* **Directions**: Can you write what comes next in the benchmark instructions on RoCE, sockets and GPU workloads, picking up right after their last line?
------ Source document ------
Socket / RoCE and sockets cross the cable through the dq_wire_client → dq_wire_server namespaces. Bring the loopback up and confirm PHY counters move before running, and tear it down when finished:

./scripts/setup_spark_wire_loopback_netns.sh up         # create the namespaces
./scripts/setup_spark_wire_loopback_netns.sh verify      # confirm wire traffic
./examples/run_spark_bench.sh rdma sweep
./examples/run_spark_bench.sh socket-tcp sweep
./examples/run_spark_bench.sh socket-udp sweep
./scripts/setup_spark_wire_loopback_netns.sh down        # tear down when done

GPU workload (FFT / GEMM) re-runs a backend with a representative GPU workload in the receive path by exporting WORKLOAD (none | fft | gemm | gemm_fp16), run once per received I/O unit on the real payload. Each call is a fixed 1024³ GEMM (override with GEMM_DIM / --workload-gemm-dim) or a batched length-1024 FFT (override with FFT_LEN / --workload-fft-len). Both compute sizes are held constant while the message size varies, so the FLOP count per call is fixed. It composes with the same netns setup as above (dpdk in the default namespace, rdma in the dq_wire_* namespaces). Use smoke, the single summary-table cell that the fixed-n table reports, and run all three workloads with error bars:

# RoCE (netns up); Raw is identical with `dpdk`, netns down, ETH_DST_ADDR exported.
------ Entries provided ------
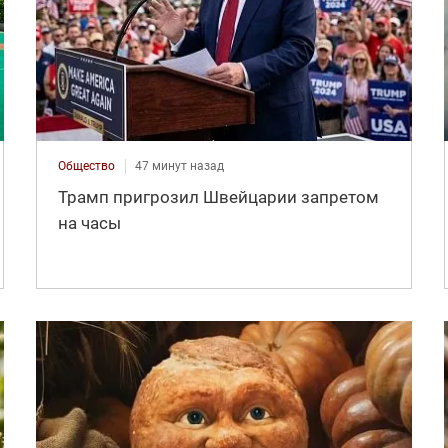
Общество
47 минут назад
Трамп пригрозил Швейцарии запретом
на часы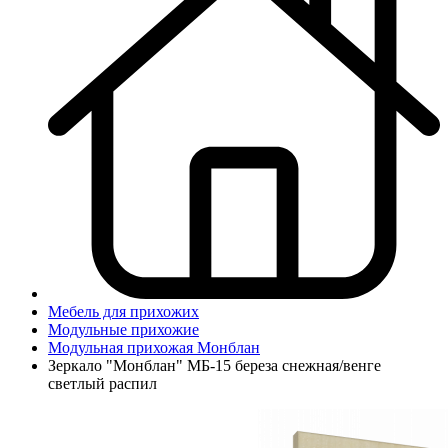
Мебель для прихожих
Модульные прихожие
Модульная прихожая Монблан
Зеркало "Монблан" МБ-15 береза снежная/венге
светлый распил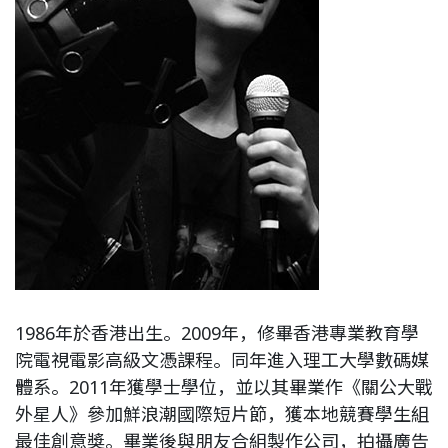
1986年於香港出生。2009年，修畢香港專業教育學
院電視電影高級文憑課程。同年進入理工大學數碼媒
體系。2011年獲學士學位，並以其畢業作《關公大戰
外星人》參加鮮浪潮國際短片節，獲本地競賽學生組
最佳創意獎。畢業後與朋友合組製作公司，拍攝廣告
------
------ Entries provided ------
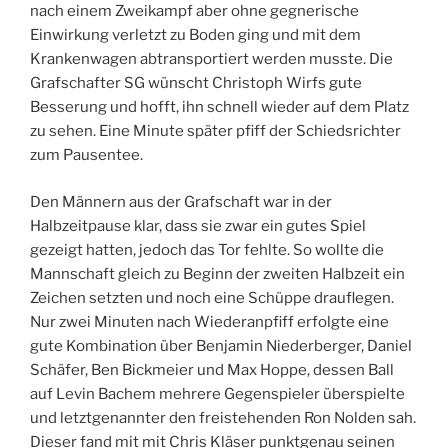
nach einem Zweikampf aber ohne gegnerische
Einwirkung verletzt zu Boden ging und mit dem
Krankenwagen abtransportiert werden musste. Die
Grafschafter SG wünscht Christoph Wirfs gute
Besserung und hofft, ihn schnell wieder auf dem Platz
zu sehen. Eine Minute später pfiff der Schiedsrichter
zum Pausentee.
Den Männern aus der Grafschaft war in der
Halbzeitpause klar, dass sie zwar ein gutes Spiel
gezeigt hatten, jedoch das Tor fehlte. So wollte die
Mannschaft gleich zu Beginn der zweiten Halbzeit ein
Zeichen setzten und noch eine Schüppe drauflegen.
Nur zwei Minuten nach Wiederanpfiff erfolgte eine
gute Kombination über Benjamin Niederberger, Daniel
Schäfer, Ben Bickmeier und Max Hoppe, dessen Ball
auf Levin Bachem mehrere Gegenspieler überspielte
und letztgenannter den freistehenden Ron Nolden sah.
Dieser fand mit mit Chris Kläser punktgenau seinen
------
------ Entries provided ------
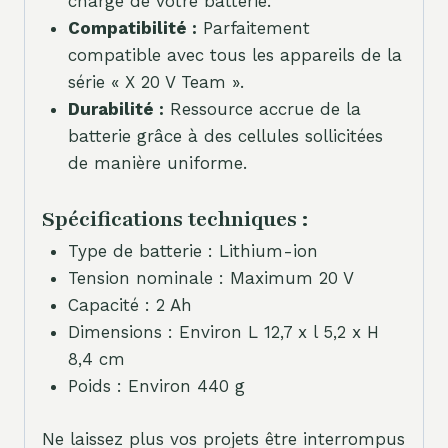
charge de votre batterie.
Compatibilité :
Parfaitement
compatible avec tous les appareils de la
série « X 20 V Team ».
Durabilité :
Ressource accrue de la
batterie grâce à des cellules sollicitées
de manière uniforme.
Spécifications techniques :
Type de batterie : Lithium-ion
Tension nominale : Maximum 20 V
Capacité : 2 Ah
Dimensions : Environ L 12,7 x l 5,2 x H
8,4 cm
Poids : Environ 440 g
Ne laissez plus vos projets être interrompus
------
* **Solved problem**:
for WL in none fft gemm; do
  WORKLOAD=$WL REPEATS=3 ./examples/run_spark_bench.sh rdma smoke
done

In the workload case the payload size is fixed per backend (8 KB for DPDK, 8 MB message for RoCE), so a sweep only steps through batch size (DPDK) or client/server pairs (sockets). The workload lands in the CSV post_process column (with the GEMM dimension in post_process_gemm_dim); compare each gbps / gpu_sm_pct against the WORKLOAD=none baseline from the same loop.

Each run writes bench-results/<timestamp>-<backend>-<mode>/runs.csv. See Socket and RDMA Benchmarking and Raw Ethernet Benchmarking for the namespace setup and per-transport details.